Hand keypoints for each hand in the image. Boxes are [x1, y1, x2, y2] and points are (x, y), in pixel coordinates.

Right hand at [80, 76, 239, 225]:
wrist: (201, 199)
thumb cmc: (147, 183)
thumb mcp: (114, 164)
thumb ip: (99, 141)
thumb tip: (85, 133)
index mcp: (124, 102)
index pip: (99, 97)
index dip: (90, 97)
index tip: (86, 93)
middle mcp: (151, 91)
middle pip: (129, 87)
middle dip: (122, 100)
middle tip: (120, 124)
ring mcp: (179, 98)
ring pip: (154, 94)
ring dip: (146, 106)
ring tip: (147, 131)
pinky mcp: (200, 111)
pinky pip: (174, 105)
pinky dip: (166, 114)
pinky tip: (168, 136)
---------------
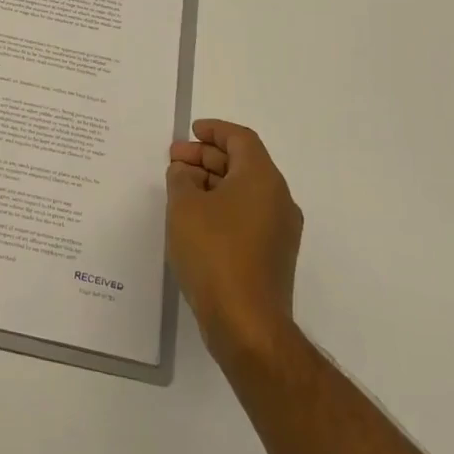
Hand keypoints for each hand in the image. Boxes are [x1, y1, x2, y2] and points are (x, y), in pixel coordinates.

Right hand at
---------------
**Requirement**
Filter the records down to the lines containing the word "thumb", and copy those.

**Response to the exercise**
thumb cmc: (147, 183)
thumb mcp: (114, 164)
thumb ip: (99, 141)
thumb tip: (85, 133)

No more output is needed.